Hannah Sessions, Milking Time at Mose Farm, oil on canvas, 24×30.

Sessions says that farming and creating art can complement one another, but “it’s never easy” to do both. “I originally had my studio in the upstairs of one of our barns,” she said. “And it was way too distracting. I heard the goats all the time.” Now, she can’t even see the goat barn from her studio, which works better.

“My actual time with a paintbrush in my hand is pretty small,” she says. “But I’m thinking about it all the time. And I’m seeing things. I’m thinking, ‘How would I paint that?’ And so, generally, when I do sit down to paint, it’s just almost immediately a flow state.”

Elaine C. Hubbard ’50

In the Globe Magazine’s Connection column, writer Samanthan Shanley talks about her long relationship with her favorite aunt, Elaine Hubbard ’50, who now has dementia and lives in a nursing home, and how Shanley now keeps in touch through regular phone calls. When they talk, “we meet wherever she is in time, reliving lush memories of the life she lived.”

Erik Leibovitz ’13

The New York Times’ Mini Vows column describes how Erik Leibovitz ’13, after meeting Dara Silverman online, asked her to not go out on a date with anyone else before they had the chance to meet in person.

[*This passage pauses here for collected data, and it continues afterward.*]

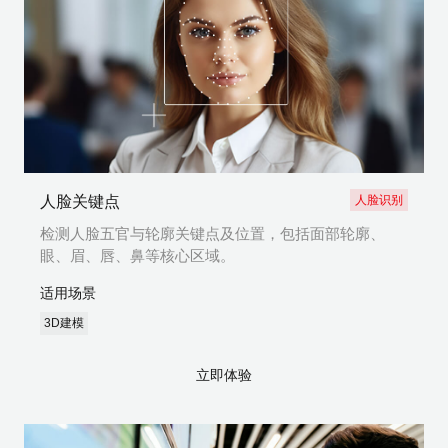
人脸关键点
人脸识别
检测人脸五官与轮廓关键点及位置，包括面部轮廓、
眼、眉、唇、鼻等核心区域。
适用场景
3D建模
立即体验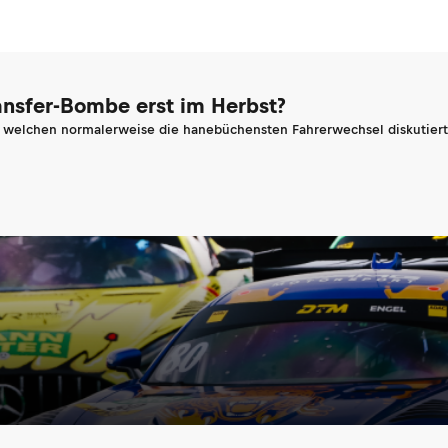
ransfer-Bombe erst im Herbst?
n welchen normalerweise die hanebüchensten Fahrerwechsel diskutiert 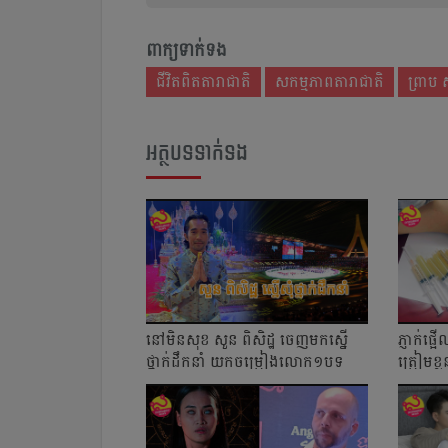
ពាក្យទាក់ទង
ជីវិត​ពិត​តារា​ជាតិ
សកម្មភាពតារាជាតិ
ព្រាប សុ
អត្ថបទទាក់ទង
នៅមិនសុខ សួន ពិសិដ្ឋ ចេញមកស្នើ
ភ្ញាក់ផ្
ថ្នាក់ដឹកនាំ យកចម្រៀងលោក១បទ
ត្រៀមខ្ល
ចាក់ក្នុងកម្...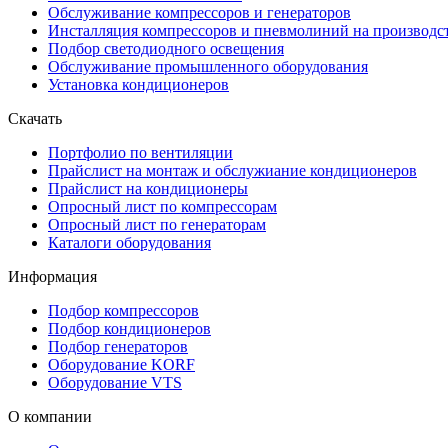
Обслуживание компрессоров и генераторов
Инсталляция компрессоров и пневмолиний на производс
Подбор светодиодного освещения
Обслуживание промышленного оборудования
Установка кондиционеров
Скачать
Портфолио по вентиляции
Прайcлист на монтаж и обслужиание кондиционеров
Прайслист на кондиционеры
Опросный лист по компрессорам
Опросный лист по генераторам
Каталоги оборудования
Информация
Подбор компрессоров
Подбор кондиционеров
Подбор генераторов
Оборудование KORF
Оборудование VTS
О компании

Leibovitz’s question, says Times reporter Vincent M. Mallozzi, is the kind “that could have made him yesterday’s news.” He needn’t have worried. “Ms. Silverman said that she had fewer social options than Mr. Leibovitz could have ever possibly imagined,” said Mallozi.

Silverman had just moved to D.C. “My furniture truck had not even arrived yet,” she added. “I knew like one new person in my new neighborhood, the cashier at the CVS.”

They were married on April 24 in Jupiter, Fla.

Adrienne Shibles ’91

Adrienne Shibles ’91 has become head coach of women’s basketball at Dartmouth after 13 years at Bowdoin.

“The biggest reason I love coaching is to watch the improvement of the student-athletes day in and day out, not just as athletes but as leaders, as tacticians, as people,” Shibles told The Dartmouth. “So I’m looking forward to really getting to know them, working with them and seeing that growth.”